### EXTRAIT DU DOCUMENT ###
Diantre, que la première partie est plaisante à lire ! Mes mirettes se sont rassasiées de ces affinités électives entre ces 4 personnages. Quatre personnages, pas un de plus, pendant 169 pages, l'auteur va jouer avec, les faire évoluer, les confronter entre eux, confronter leurs idées, les faire exprimer ses pensées. Arrivé à la fin, j'étais conquis et parti pour dire que Goethe, malgré son mauvais "Les Souffrances du jeune Werther" est un grand auteur.
Et puis survient la seconde partie. Inutilement bavarde, remplie de personnages qui ne font que passer, de conversations vaines, de citations de l'auteur-même qu'il fait passer pour les pensées d'un de ses personnages. Les enjeux narratifs sont pauvres et n'ont de cesse de décevoir (les deux morts de la fin) ; fallait-il vraiment en arriver là ? Pour moi, on sort du sujet, tout l'intérêt était de voir comment ces personnages allaient assumer leurs sentiments. Dans la deuxième partie, on dirait que l'auteur fait tout pour ne pas aborder son sujet, il se sauve par quelques vilaines pirouettes déplaisantes qui font regretter d'avoir tant apprécié la première partie. Alors que dans la première il osait donner des sentiments à ses personnages, ici ils ont perdu de leur saveur, de leur humanité, ils ne sont plus que des pions guidés par un romantisme exacerbant.
### DONNÉES PRÉSENTÉES ###
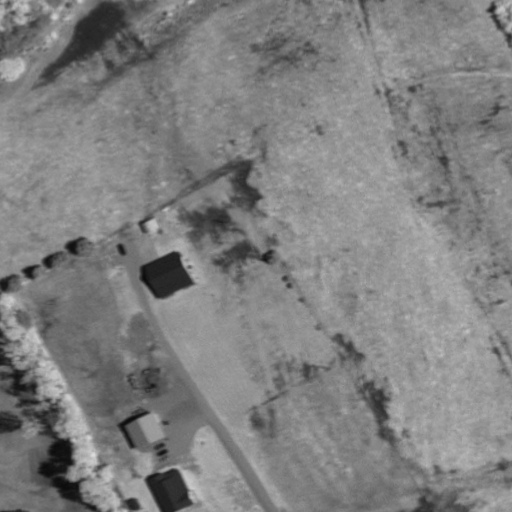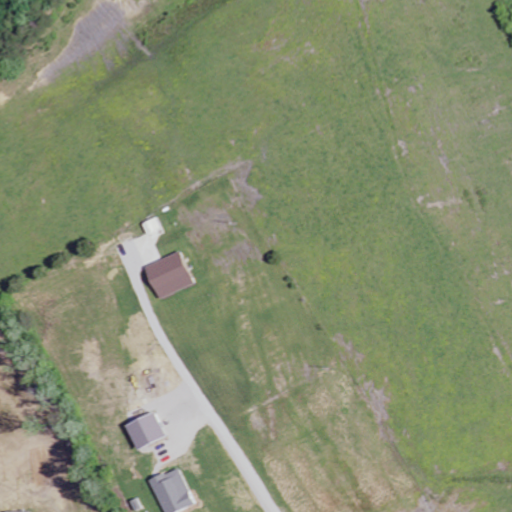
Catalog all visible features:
building: (172, 275)
building: (147, 431)
building: (175, 492)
###
**ACTIVITÉ 1**:
Indiquez si chacun des énoncés suivants concorde avec la critique, en répondant par oui ou non et en citant les mots décisifs du texte.
(a) La première partie met en scène quatre personnages.
(b) La critique juge bon « Les Souffrances du jeune Werther ».
(c) La seconde partie s'achève sur deux morts.
**ACTIVITÉ 2**: Recopiez le passage de la critique qui s'ouvre sur les mots « Et puis survient » et se ferme sur « un romantisme exacerbant. », en substituant « marionnettes » à « pions ».
**ACTIVITÉ 3**:
Répondez brièvement à ces questions sur la critique.
(a) Sur combien de pages s'étend la première partie ?
(b) Quel livre de Goethe est qualifié de mauvais ?
(c) Par quoi les personnages de la seconde partie sont-ils guidés ?

**CORRIGÉ 1**:
(a) Oui : « Quatre personnages, pas un de plus, pendant 169 pages »
(b) Non : « malgré son mauvais "Les Souffrances du jeune Werther" »
(c) Oui : « les deux morts de la fin »

**CORRIGÉ 2**:
Et puis survient la seconde partie. Inutilement bavarde, remplie de personnages qui ne font que passer, de conversations vaines, de citations de l'auteur-même qu'il fait passer pour les pensées d'un de ses personnages. Les enjeux narratifs sont pauvres et n'ont de cesse de décevoir (les deux morts de la fin) ; fallait-il vraiment en arriver là ? Pour moi, on sort du sujet, tout l'intérêt était de voir comment ces personnages allaient assumer leurs sentiments. Dans la deuxième partie, on dirait que l'auteur fait tout pour ne pas aborder son sujet, il se sauve par quelques vilaines pirouettes déplaisantes qui font regretter d'avoir tant apprécié la première partie. Alors que dans la première il osait donner des sentiments à ses personnages, ici ils ont perdu de leur saveur, de leur humanité, ils ne sont plus que des marionnettes guidés par un romantisme exacerbant.

**CORRIGÉ 3**:
(a) 169 pages.
(b) « Les Souffrances du jeune Werther ».
(c) Par un romantisme exacerbant.